I don’t know about you, but when I’m looking at job candidates and there is a weak or missing letter from the PI, my working hypothesis will be that the problem isn’t the candidate but the letter-writer. Then I’ll look through the evidence in the file to see if this working hypothesis has support. I’m not going to ignore the PI letter situation, but I’m not going to immediately count it as a negative until I get some corroborating evidence.
When students end up in a toxic lab, they often get isolated and have trouble finding support. Which means that if you’re a faculty member in the department with one of these toxic people, you owe it to these students to get to know them and offer support and a thoughtful letter of recommendation that tells the truth about their PI.
6 thoughts on “What if the PI recommendation letter is missing or is bad?”
Or you discover as I did, quite by accident, that your PI wrote a pretty poor letter of recommendation in that it was not well written. My solution was to supply 4 letters and not worry about the poorly written one.
Crazy….in my case, I brought my own funding and directed my own research, so my advisor was more an administrator in terms of my work than anything else —-I mean, not enough direct contribution to the work to qualify as an author on subsequent papers. Getting letters from others actually gave search committee members a BETTER picture of my work.
I am haunted by a case from about 15 years in which I did not take action on behalf of a job candidate.

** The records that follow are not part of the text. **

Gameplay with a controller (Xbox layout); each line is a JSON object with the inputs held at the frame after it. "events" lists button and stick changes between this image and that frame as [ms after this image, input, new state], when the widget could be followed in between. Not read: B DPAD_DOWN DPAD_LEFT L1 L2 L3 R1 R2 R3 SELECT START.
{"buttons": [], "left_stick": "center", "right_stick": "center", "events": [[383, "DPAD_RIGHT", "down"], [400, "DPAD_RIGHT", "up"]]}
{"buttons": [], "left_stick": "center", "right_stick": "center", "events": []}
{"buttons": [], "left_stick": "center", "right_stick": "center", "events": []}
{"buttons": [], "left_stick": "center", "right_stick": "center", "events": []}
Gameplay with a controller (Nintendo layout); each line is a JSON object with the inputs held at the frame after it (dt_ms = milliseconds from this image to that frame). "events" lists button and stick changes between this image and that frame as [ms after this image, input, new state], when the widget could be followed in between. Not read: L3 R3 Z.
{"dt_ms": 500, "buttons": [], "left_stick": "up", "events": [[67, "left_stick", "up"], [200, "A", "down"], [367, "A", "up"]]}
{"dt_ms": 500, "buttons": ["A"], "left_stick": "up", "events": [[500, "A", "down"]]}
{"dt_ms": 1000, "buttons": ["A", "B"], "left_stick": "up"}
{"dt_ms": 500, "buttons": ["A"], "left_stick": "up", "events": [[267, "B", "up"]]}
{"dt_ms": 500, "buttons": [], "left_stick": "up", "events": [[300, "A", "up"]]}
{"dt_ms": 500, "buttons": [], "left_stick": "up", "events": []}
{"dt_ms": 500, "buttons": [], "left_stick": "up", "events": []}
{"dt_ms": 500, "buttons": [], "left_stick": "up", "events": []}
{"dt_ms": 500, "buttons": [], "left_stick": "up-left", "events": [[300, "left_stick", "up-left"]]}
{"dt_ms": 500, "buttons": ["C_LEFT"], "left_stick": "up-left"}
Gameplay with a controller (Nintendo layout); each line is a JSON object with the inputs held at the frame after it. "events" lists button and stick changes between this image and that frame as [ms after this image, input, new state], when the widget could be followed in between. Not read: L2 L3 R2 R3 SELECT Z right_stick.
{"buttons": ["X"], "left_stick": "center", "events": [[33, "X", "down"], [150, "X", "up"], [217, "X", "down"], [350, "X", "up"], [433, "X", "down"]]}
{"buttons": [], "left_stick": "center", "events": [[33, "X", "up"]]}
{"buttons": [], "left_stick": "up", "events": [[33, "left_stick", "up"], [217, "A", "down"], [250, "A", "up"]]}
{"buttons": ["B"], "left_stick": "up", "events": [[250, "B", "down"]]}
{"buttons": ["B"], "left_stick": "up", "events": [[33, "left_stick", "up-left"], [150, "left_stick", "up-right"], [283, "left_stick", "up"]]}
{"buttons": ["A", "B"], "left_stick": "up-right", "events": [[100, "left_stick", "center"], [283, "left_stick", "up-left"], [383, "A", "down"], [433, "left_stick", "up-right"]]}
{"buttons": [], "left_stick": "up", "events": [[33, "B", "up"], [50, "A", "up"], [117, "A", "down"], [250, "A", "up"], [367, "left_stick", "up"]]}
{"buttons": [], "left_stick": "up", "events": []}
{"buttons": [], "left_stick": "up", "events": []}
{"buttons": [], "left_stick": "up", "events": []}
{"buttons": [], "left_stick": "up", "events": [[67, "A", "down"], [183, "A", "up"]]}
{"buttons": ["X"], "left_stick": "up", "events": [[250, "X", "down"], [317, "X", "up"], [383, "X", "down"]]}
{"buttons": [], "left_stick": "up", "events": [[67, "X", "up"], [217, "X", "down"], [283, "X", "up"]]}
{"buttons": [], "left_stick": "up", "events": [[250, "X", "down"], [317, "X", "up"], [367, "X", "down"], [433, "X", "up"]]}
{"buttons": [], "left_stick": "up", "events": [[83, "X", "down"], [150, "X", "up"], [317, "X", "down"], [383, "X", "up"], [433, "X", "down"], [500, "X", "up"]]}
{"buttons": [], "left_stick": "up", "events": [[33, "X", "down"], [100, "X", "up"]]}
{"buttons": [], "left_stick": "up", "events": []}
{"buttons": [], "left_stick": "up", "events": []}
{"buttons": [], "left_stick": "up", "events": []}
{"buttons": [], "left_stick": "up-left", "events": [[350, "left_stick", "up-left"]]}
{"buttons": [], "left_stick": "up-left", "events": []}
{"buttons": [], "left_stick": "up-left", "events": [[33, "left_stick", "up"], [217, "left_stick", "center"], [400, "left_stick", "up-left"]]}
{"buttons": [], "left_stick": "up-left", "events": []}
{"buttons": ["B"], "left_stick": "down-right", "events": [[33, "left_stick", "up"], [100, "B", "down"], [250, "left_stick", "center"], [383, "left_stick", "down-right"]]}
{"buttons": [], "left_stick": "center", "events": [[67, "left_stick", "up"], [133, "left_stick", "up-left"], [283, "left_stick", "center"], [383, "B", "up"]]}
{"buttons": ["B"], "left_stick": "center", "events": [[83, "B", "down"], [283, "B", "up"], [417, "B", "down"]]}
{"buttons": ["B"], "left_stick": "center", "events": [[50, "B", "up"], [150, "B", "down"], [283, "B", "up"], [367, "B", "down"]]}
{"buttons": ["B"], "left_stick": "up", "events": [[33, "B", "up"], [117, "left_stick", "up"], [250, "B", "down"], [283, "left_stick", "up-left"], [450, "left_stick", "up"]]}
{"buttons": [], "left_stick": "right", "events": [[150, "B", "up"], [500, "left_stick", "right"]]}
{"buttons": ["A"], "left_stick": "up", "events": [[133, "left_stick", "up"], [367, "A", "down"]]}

Probably the only thing I could have done is notify her of the truly mean-spirited, degrading letter that her major prof. sent as a reference, but I was conflicted about the ethics and never told her. I have searched for her on the internet and she appears to have disappeared from academia.
The scenario: This female candidate was shortlisted for a job at our university. There were three letters, two that were quite glowing, and the above mentioned letter from her advisor. The advisor is VERY famous and now at a top tier institution. HIS reputation is one as being a bully with a short-temper and unreasonable expectations. I have interacted with him directly and found him to be less than pleasant to say the least. The search committee refused to accept my perspective (I was untenured at the time) on the letter-writer and said they didn’t want another “rabid female” around. Unfortunately, I still work with some of these people.
Was I wrong not to notify her a letter for which confidentiality was promised? I feel somehow responsible for her leaving academia.
I teach with a guy like that advisor and am concerned he’s crashing careers right now. Alumni are saying things, but I have zero evidence because of fear of retaliation. Trying to address this is darned hard—word needs to get out that his recommendations may reflect animus, not objective academic assessment.
I don’t know about sharing the letter (I’m trying to understand exactly the same confidentiality question), but you can write the Chair/Dean of the bully’s Department and relate what you witnessed, including the alumna’s name.
Do you have a comment on a letter from a post-doc mentor (reputed) who wrote to the hiring committee that the candidate is good and productive, but is not ready yet and has personal (fictitious) issues. And, can get some more papers.
To the candidate, the PI requests to stay a little longer to finish projects, so his grant is not compromised.
Should the post-doc/candidate resign?